The United States ratified the 19th Amendment, giving women the right to vote, nearly a hundred years ago. Today women make up 17 percent of the U.S. Congress, and trend lines of women’s participation in our federal legislature have dropped slightly since their peak. Ethiopia, Somalia and even Afghanistan have laws mandating paid parental leave at birth. Not so in the United States.

Returning to the media frenzy over the “have-it-all debate,” I see the need for policies that reshape women’s ability to work and have families. I don’t blame second-wave feminists for raising my generation’s expectations. They were and are women of their time who believed that the horizon stretched farther than the local grocery store. And they were right … just not about how far that horizon went or how much it took to reach the next city, town, job or understanding husband or partner.

I disagree with but don’t blame the traditionalists, who think that all would be well if women let men earn the money. Men have taken a bigger hit in the Great Recession than the so-called weaker sex. As we are constantly reminded, marriage and family are a team sport.

I have more issues with the Sheryl Sandberg types, who don’t work class, race or political analysis into their exhortations to go for the brass ring. Yes, there are power moms at the top of their game. Take Shonda Rhimes, an ace television producer (Scandal, Grey’s Anatomy). She’s African American and a mother of two children she adopted. Sister is doing it for herself. But it takes a mix of brilliance, persistence, good luck and timing (plus steady child care) to make the businesswoman and mom worlds blend smoothly.

I’m not a mother yet, but I plan to be, hopefully in the next couple of years. There are a lot of ways to mother adeptly — some very different from others. I do not believe that mothers who work long hours or travel often are necessarily making bad choices. The point is that parents always have to make decisions within the context of options they cannot always control, like federal policies supporting families.

______________________________

#### [What to work on]
Write the next passage of the essay on women, work and family policy, beginning directly after its final sentence.

#### [Supplied material]
______________________________

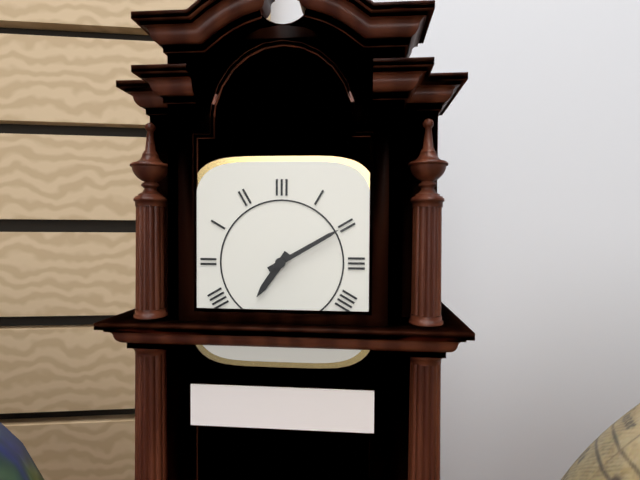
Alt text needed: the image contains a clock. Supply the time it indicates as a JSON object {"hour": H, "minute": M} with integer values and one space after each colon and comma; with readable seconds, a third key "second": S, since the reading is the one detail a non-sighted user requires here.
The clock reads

______________________________

#### [Exercise answer]
For my part, I appreciate more than ever my mother’s learn-by-doing style of parenting and her focus on thrift and self-sufficiency. There’s much I’d like to emulate some day. Kids watch you do things. Even when you don’t see them learning, they learn.

The fabric of life sometimes means producing things that nourish us, clothe us, support us. And most of the working mothers I know also want to leave their own footprint in the world, making it better — through art, education and business, just to name a few means — for other adults and children.  

It’s a balance, right? And balance is always imperfect — leaning one way and then the other to find the middle path. Men have been allowed to walk the family-work line without undue judgment. Don’t women deserve the same consideration? (And politicians, how about throwing in some child care, too?)

Farai Chideya is a Distinguished Writer in Residence at New York University’s Arthur L. Carter Journalism Institute who has hosted television and radio shows and written four books. She was a spring 2012 fellow at Harvard’s Institute of Politics. Follow her on Twitter.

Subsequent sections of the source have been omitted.